A change in pattern of the monthly cycle is one of the first signs of menopause


With regards to menopause spotting, blood show and what is normal, experiencing any sign of bleeding when you are not close to your monthly cycle, is not usual and should be reported to your doctor.  It is difficult to recognize sometimes as periods become more erratic close to menopause, but in any case, spotting when your period is not due should be taken seriously.  It may be nothing to worry about, but it is always preferable to err on the side of caution.

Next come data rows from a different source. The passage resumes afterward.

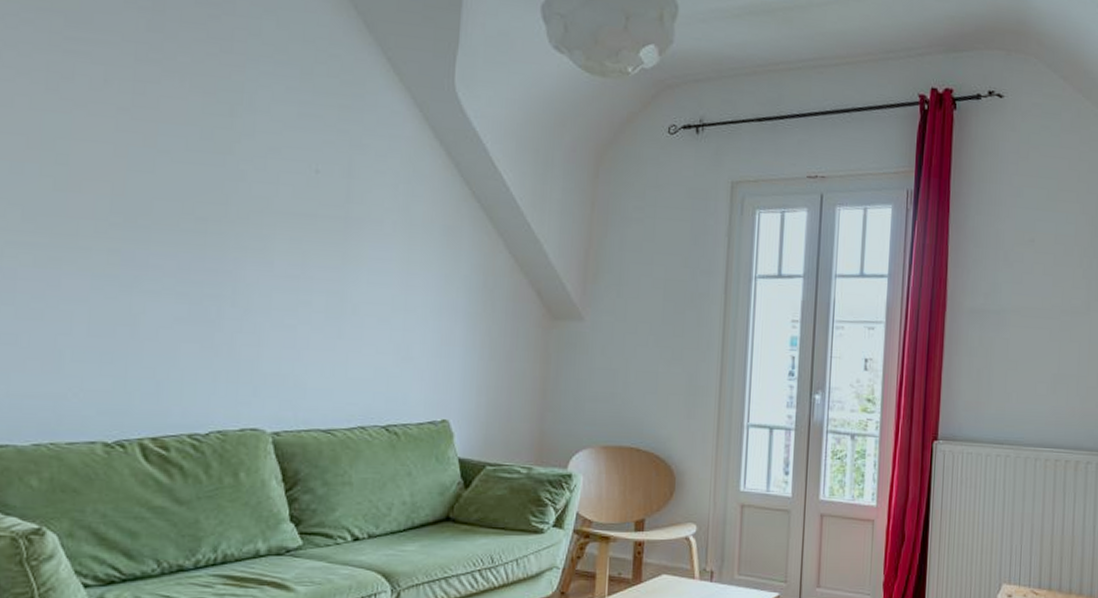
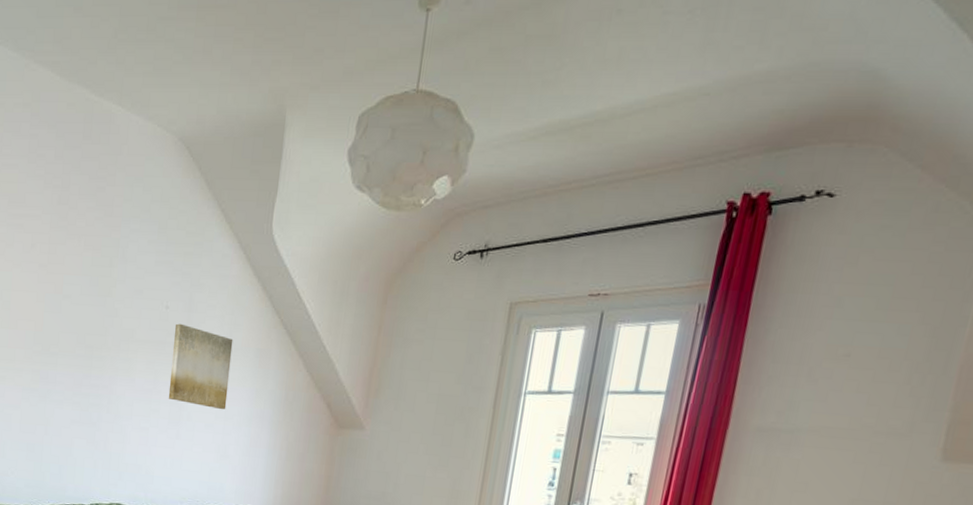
wall art: none [323,192,411,301] -> present [168,323,233,410]

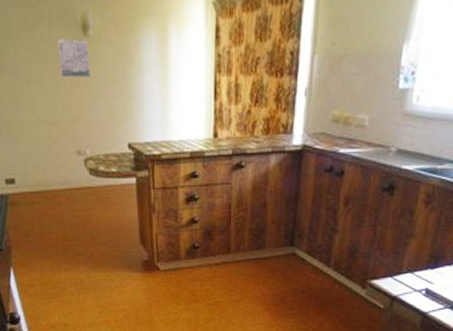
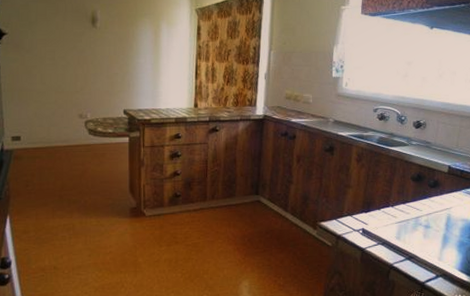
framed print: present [57,38,91,78] -> none [70,28,96,58]

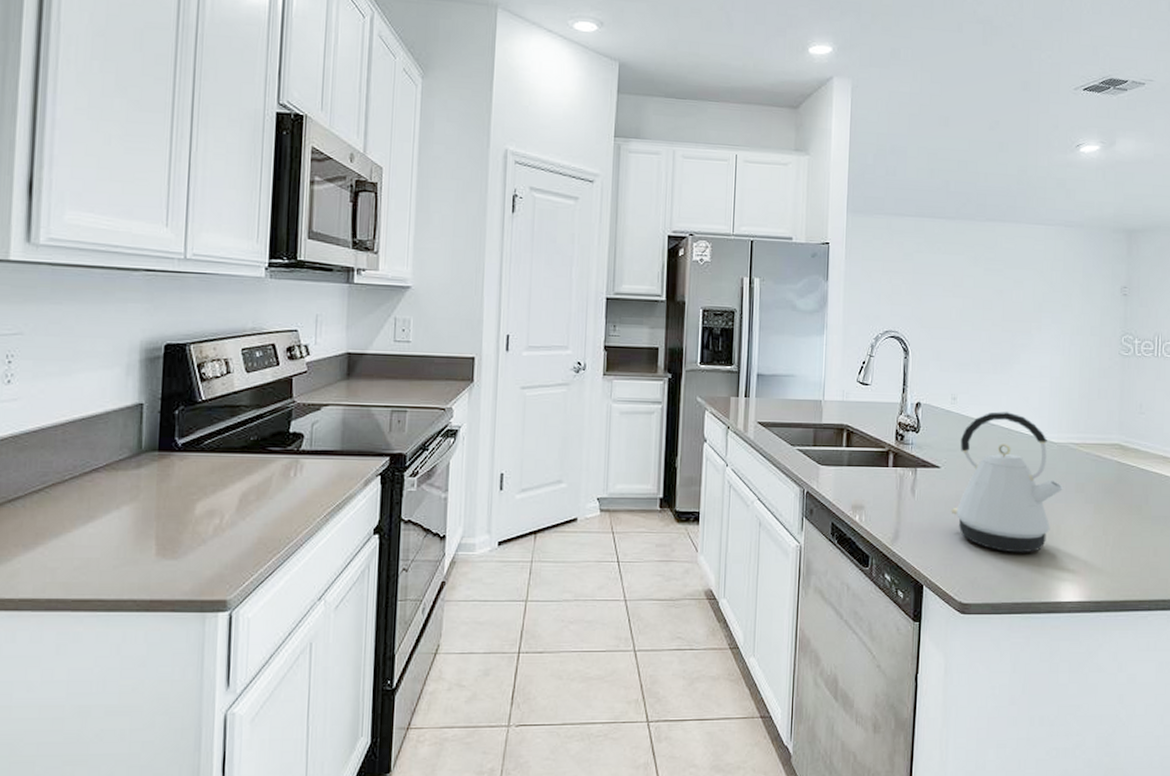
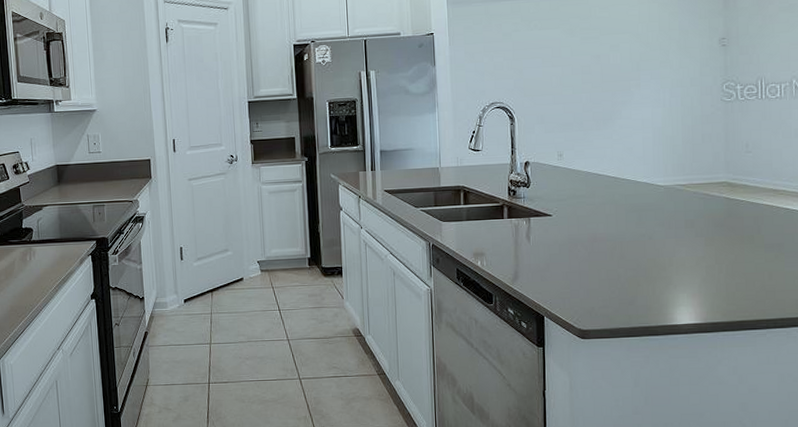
kettle: present [951,411,1064,553] -> none [565,162,673,285]

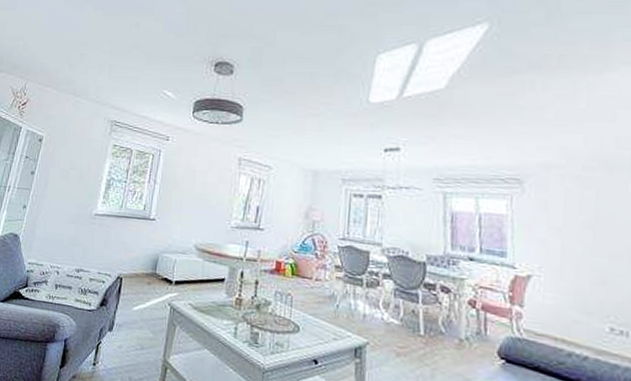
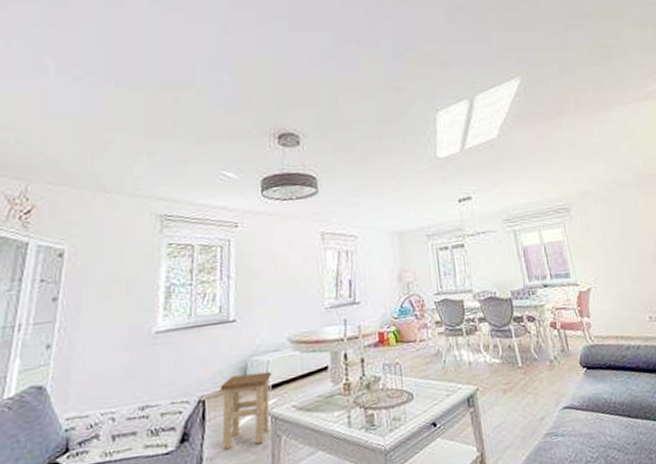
stool: none [130,265,177,327] -> present [220,371,272,450]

spotting during menopauseIf your periods become so heavy that you must constantly change your tampon or sanitary towel, report this too.  On the other hand, if you find that the flow has become especially light and you always had quite a heavy flow previously, mention this to your doctor.

When Can You Expect  Spotting To Stop?

I`ve been spotting for about 18 months and I can`t wait for it to stop – I don`t know where I am anymore – I`m just waiting for somebody to invent a `cure`!

Spotting is completely normal during menopause, but it should be worth noting that it can on rare occasions be a sign of something more serious.  Such as:

  • Uterine fibroids
  • Pelvic infections
  • Ovarian, uterine or cervical cancer

To summarise, if you notice anything unusual, tell your healthcare professional and get it checked out.  Chances are it is nothing to worry about, but it is always better to check out any changes sooner rather than later.